Ibish’s Argument for a Two-State Solution
- People are rightly skeptical about an end to occupation, but Ibish sees no other alternative, nothing else will end the conflict but a two-state solution. There is not going to be military victory for either side, ethnic cleansing is off the table, so a two-state solution is the only peaceful option.
- Absent a two-state solution, the conflict will become increasingly violent, religious and unable to be negotiated, as is clear from a survey of the conflict’s history from the first intifada to the second intifada to what might come next. It will become defined by “bearded men fighting over the will of God,” and God’s will is difficult to negotiate.
- The rise of the Israeli religious right is not fully appreciated in U.S. as is the rise of religion/Hamas in Palestinian society, but it poses some similar challenges.
- Some Israelis sometimes maintain a potentially suicidal attitude that the status quo can be maintained through force of arms alone. Eventually, without an end to the occupation, the Palestinian cause could well become an Islamist cause, the Palestinian cause go away, and becomes Muslims vs. Jews over control of the holy places. Israelis, Americans, and Palestinians should all recognize that the nature of the conflict can change irreversibly in dangerous ways they do not anticipate.
- It is true that diplomacy is currently at an impasse, but there is the Palestinian State and Institution-Building program (introduced by Prime Minister of the Palestinian National Authority Salam Fayyad).
- Under this plan, which Ibish supports, Palestinians will unilaterally build the framework of an independent state, in spite of the occupation, with intentions to end it. In this way, a Palestinian state becomes a fait accompli, and is easier for Israelis to officially recognize. This is the Palestinian answer to settlements, since it creates new facts on the ground and changes the strategic equation. Israelis are both delighted and terrified by this plan. They increasingly trust Fayyad and many are in favor of a real, stable Palestinian state in the territories, but saying these things and then seeing them be put into practice (with all of their associated risks) are two different things.

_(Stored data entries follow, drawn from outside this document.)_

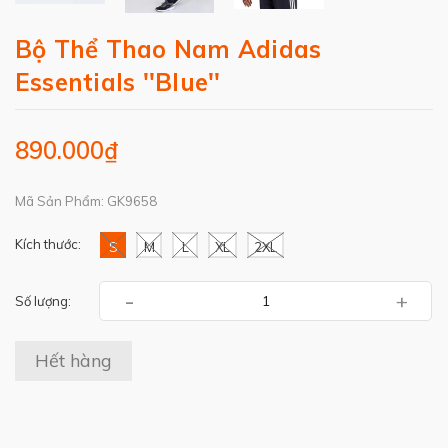
Bộ Thể Thao Nam Adidas
Essentials ''Blue''
890.000₫
Mã Sản Phẩm: GK9658
Kích thước:
S
M
L
XL
2XL
-
+
Số lượng:
Hết hàng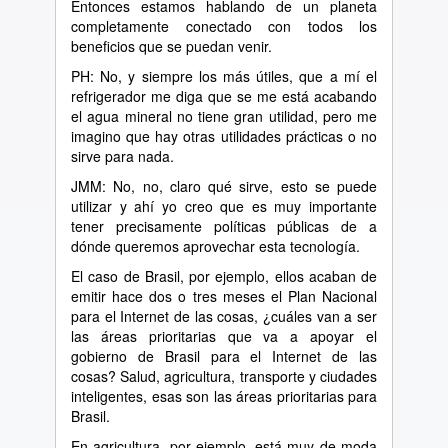
Entonces estamos hablando de un planeta
completamente conectado con todos los
beneficios que se puedan venir.
PH: No, y siempre los más útiles, que a mí el
refrigerador me diga que se me está acabando
el agua mineral no tiene gran utilidad, pero me
imagino que hay otras utilidades prácticas o no
sirve para nada.
JMM: No, no, claro qué sirve, esto se puede
utilizar y ahí yo creo que es muy importante
tener precisamente políticas públicas de a
dónde queremos aprovechar esta tecnología.
El caso de Brasil, por ejemplo, ellos acaban de
emitir hace dos o tres meses el Plan Nacional
para el Internet de las cosas, ¿cuáles van a ser
las áreas prioritarias que va a apoyar el
gobierno de Brasil para el Internet de las
cosas? Salud, agricultura, transporte y ciudades
inteligentes, esas son las áreas prioritarias para
Brasil.
En agricultura, por ejemplo, está muy de moda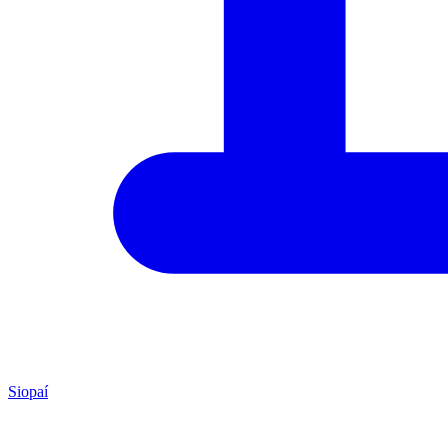
Siopaí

It should be noted however that Fayyad’s speech at Herzliya, in which he laid out his plan to build the institutions of a Palestinian state without Israeli permission/support, was applauded by most Israelis in attendance.
- The model for this plan is the new Palestinian security forces trained by General Dayton. Israelis originally didn’t like the idea, but couldn’t effectively block it because it was being backed by the United States. Most Israelis in the national security establishment have changed their mind over time, decided that having competent PA security forces to enforce law and order in the West Bank is actually a good thing. This process of Palestinians successfully using international support to create governing structures and Israeli fears being overcome by performance in practice can and should be replicated in sector after sector. Eventually Israel will have to choose between ceding more and more of the facets of sovereignty to the Palestinians in ever larger areas of the occupied territories, or crushing the plan and admitting to themselves and everybody else that they never intended to allow for an independent Palestinian state in the first place.